:: Data extract

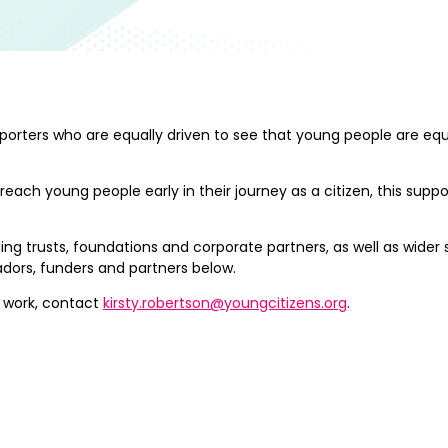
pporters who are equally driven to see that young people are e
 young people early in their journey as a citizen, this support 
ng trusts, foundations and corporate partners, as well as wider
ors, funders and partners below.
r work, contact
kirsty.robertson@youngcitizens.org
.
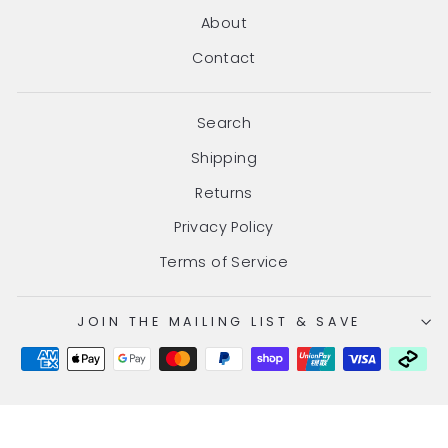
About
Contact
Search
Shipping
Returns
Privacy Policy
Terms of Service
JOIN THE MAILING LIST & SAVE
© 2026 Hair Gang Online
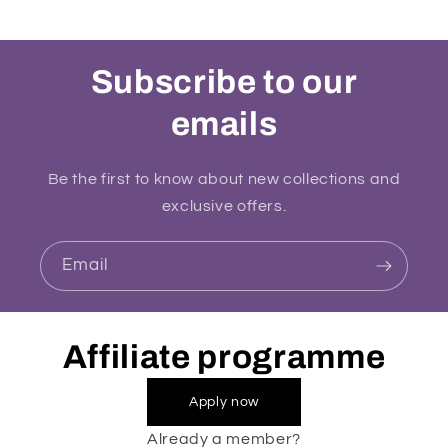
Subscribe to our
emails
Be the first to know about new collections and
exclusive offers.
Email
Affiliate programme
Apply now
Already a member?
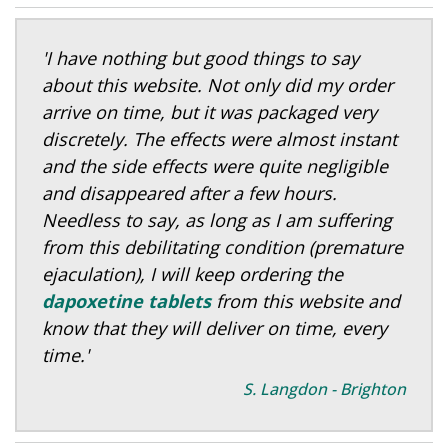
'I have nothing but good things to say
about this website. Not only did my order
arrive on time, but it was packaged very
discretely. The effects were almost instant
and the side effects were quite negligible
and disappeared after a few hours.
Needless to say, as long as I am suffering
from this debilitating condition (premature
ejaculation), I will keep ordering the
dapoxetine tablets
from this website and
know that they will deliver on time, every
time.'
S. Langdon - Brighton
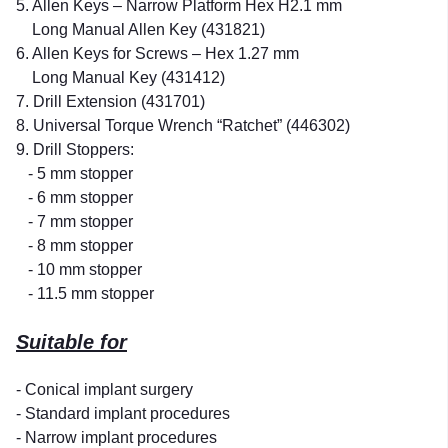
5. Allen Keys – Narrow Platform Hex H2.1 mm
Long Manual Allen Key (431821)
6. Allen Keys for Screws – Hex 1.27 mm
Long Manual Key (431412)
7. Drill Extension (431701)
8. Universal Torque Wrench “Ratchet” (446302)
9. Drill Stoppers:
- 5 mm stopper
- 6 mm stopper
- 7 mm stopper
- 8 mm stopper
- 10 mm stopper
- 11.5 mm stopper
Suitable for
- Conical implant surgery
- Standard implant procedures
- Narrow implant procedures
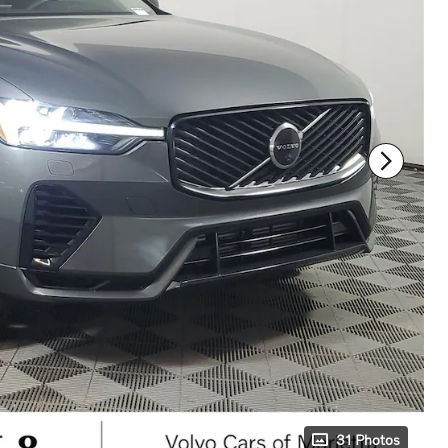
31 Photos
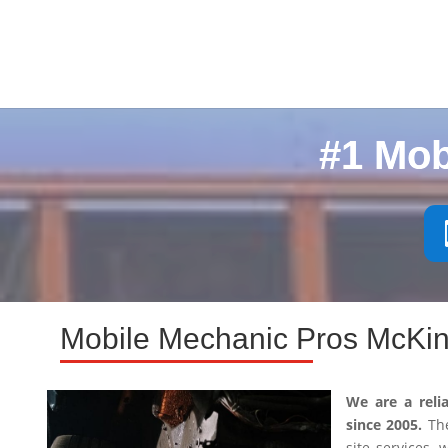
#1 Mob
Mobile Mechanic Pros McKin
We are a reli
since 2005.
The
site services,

::::

**Task goal**
On how many lines of the data does the word "partners" appear? Only the number is wanted.

**Worked solution**
2